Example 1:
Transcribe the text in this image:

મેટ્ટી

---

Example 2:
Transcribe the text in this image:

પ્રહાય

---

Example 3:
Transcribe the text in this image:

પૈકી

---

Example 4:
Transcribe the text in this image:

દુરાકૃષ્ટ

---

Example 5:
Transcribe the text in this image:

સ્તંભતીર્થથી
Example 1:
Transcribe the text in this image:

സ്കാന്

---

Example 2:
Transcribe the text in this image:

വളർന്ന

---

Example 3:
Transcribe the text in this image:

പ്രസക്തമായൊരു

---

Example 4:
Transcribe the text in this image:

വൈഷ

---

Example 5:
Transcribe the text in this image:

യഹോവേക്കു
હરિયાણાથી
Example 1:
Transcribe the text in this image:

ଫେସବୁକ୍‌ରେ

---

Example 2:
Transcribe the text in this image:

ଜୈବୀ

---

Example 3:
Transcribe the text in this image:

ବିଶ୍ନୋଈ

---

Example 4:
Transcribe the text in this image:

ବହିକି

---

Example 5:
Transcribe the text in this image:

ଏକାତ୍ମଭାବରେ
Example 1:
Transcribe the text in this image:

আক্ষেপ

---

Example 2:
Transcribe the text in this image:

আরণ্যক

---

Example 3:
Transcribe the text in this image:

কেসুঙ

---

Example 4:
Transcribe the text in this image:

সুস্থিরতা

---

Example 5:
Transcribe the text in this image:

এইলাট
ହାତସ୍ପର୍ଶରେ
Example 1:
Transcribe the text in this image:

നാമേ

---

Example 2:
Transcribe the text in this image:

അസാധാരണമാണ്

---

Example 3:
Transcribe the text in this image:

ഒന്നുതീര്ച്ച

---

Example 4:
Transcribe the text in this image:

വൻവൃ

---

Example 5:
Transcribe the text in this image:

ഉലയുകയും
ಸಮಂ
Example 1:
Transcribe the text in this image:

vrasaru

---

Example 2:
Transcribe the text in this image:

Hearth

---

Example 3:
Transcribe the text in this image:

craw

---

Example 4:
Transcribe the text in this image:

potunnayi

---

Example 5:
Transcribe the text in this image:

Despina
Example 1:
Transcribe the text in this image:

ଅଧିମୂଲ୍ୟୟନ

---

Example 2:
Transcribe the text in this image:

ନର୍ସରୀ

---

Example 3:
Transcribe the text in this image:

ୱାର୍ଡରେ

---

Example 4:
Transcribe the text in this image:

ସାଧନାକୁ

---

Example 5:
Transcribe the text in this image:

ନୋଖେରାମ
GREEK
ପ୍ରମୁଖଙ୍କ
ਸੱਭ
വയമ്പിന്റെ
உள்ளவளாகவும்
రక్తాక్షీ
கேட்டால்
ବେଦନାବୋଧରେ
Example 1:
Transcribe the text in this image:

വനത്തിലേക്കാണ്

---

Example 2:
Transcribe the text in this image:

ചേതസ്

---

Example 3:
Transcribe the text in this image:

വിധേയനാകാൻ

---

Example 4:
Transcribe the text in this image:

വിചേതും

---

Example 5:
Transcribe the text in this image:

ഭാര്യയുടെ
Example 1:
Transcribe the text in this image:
——
ASSIGNMENT: Only an exact transcription of all the entries will do.

RESULT:
Example 1:
Transcribe the text in this image:

મેટ્ટી

---

Example 2:
Transcribe the text in this image:

પ્રહાય

---

Example 3:
Transcribe the text in this image:

પૈકી

---

Example 4:
Transcribe the text in this image:

દુરાકૃષ્ટ

---

Example 5:
Transcribe the text in this image:

સ્તંભતીર્થથી
Example 1:
Transcribe the text in this image:

സ്കാന്

---

Example 2:
Transcribe the text in this image:

വളർന്ന

---

Example 3:
Transcribe the text in this image:

പ്രസക്തമായൊരു

---

Example 4:
Transcribe the text in this image:

വൈഷ

---

Example 5:
Transcribe the text in this image:

യഹോവേക്കു
હરિયાણાથી
Example 1:
Transcribe the text in this image:

ଫେସବୁକ୍‌ରେ

---

Example 2:
Transcribe the text in this image:

ଜୈବୀ

---

Example 3:
Transcribe the text in this image:

ବିଶ୍ନୋଈ

---

Example 4:
Transcribe the text in this image:

ବହିକି

---

Example 5:
Transcribe the text in this image:

ଏକାତ୍ମଭାବରେ
Example 1:
Transcribe the text in this image:

আক্ষেপ

---

Example 2:
Transcribe the text in this image:

আরণ্যক

---

Example 3:
Transcribe the text in this image:

কেসুঙ

---

Example 4:
Transcribe the text in this image:

সুস্থিরতা

---

Example 5:
Transcribe the text in this image:

এইলাট
ହାତସ୍ପର୍ଶରେ
Example 1:
Transcribe the text in this image:

നാമേ

---

Example 2:
Transcribe the text in this image:

അസാധാരണമാണ്

---

Example 3:
Transcribe the text in this image:

ഒന്നുതീര്ച്ച

---

Example 4:
Transcribe the text in this image:

വൻവൃ

---

Example 5:
Transcribe the text in this image:

ഉലയുകയും
ಸಮಂ
Example 1:
Transcribe the text in this image:

vrasaru

---

Example 2:
Transcribe the text in this image:

Hearth

---

Example 3:
Transcribe the text in this image:

craw

---

Example 4:
Transcribe the text in this image:

potunnayi

---

Example 5:
Transcribe the text in this image:

Despina
Example 1:
Transcribe the text in this image:

ଅଧିମୂଲ୍ୟୟନ

---

Example 2:
Transcribe the text in this image:

ନର୍ସରୀ

---

Example 3:
Transcribe the text in this image:

ୱାର୍ଡରେ

---

Example 4:
Transcribe the text in this image:

ସାଧନାକୁ

---

Example 5:
Transcribe the text in this image:

ନୋଖେରାମ
GREEK
ପ୍ରମୁଖଙ୍କ
ਸੱਭ
വയമ്പിന്റെ
உள்ளவளாகவும்
రక్తాక్షీ
கேட்டால்
ବେଦନାବୋଧରେ
Example 1:
Transcribe the text in this image:

വനത്തിലേക്കാണ്

---

Example 2:
Transcribe the text in this image:

ചേതസ്

---

Example 3:
Transcribe the text in this image:

വിധേയനാകാൻ

---

Example 4:
Transcribe the text in this image:

വിചേതും

---

Example 5:
Transcribe the text in this image:

ഭാര്യയുടെ
Example 1:
Transcribe the text in this image:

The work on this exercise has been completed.